Romanian who tried to save Covid patients from hospital fire hailed as hero

A doctor left badly burned in a Romanian hospital fire that left 10 dead was been hailed as a hero after it emerged he had tried to help Covid-19 patients to safety.

After suffering second and third degree burns to 40%, the doctor, named in local media as Catalin Denciu, was transferred to Belgium’s Queen Astrid military hospital on Sunday for specialised treatment.

“I express my respect for the heroic doctor who showed particular courage and spirit of sacrifice in trying to save the patients,” the Romanian prime minister, Ludovic Orban, told local media, in praise echoed by doctors’ unions and local media.

Ten people suffering from Covid-19 died in the fire late on Saturday in an intensive care unit of a hospital in the northeastern town of Piatra Neamt. The seven men and three women ranged in age from 67 to 86, the hospital said.

Six others were seriously injured.

The prosecutor general has opened an enquiry into the tragedy, while the health ministry has suggested the fire could have been caused by an electrical short circuit.

The government said public health inspectors and the agency for emergency situations would check the conditions under which medical equipment was operating in all ICUs from Monday.

Almost 13,000 Covid-19 patients were in hospital across Romania as of Sunday, including 1,169 in ICU. The country has reported 360,281 coronavirus cases since February and 8,926 deaths.

Even before the pandemic, Romania’s healthcare system had been under pressure, dogged by corruption, inefficiencies and politicised management.

The country has one of the EU’s least developed healthcare infrastructures. One in four Romanians have insufficient access to essential healthcare as tens of thousands of doctors, nurses and pharmacists have left since the country joined the EU in 2007.

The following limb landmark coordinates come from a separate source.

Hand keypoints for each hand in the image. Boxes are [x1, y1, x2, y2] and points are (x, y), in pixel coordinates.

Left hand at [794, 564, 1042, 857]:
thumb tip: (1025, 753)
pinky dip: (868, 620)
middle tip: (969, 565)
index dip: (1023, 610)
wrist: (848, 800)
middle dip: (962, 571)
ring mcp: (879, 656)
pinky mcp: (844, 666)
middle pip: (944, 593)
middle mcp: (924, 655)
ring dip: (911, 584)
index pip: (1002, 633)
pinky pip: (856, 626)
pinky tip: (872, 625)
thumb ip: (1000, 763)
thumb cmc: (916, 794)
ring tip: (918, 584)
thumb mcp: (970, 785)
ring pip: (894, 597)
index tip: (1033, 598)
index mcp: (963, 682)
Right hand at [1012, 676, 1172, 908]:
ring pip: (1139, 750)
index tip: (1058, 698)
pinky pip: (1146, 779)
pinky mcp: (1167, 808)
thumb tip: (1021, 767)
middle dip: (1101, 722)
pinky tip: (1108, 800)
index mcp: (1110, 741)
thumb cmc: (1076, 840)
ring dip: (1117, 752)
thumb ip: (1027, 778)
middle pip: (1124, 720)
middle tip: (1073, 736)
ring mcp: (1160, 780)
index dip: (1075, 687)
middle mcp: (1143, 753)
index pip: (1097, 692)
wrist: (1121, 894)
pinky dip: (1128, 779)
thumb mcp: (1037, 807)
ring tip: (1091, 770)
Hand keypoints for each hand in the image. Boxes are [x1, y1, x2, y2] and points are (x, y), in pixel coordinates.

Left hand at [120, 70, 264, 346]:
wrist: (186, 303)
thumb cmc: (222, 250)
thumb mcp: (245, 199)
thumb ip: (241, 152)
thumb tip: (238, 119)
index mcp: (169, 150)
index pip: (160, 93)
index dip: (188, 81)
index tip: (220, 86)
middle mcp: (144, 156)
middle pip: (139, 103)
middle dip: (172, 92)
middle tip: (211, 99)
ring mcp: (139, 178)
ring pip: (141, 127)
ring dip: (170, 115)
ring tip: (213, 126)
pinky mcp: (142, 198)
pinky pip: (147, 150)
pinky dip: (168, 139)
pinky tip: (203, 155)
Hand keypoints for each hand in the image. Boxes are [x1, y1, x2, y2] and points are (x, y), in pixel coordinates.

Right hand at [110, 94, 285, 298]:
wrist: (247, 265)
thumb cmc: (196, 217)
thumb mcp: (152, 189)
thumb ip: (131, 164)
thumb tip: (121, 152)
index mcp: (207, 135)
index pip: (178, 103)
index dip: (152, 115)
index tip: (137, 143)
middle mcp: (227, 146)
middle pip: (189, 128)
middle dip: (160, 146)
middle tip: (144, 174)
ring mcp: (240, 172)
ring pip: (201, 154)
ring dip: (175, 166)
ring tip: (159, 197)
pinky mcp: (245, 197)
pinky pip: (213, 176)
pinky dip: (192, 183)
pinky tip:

On Sunday, the Romanian doctors’ association said a strategy was needed to build new medical infrastructure regardless of who was in government.

According to Digi24 TV, the hospital is seeking temporary storage for the victims’ bodies as the hospital morgue was already full before the fire.

“At least now, let’s do things that are organised and planned … so that such tragedies don’t happen again,” it said.

Saturday’s fire was Romania’s deadliest since 2015, when 65 people were killed in a nightclub blaze in Bucharest.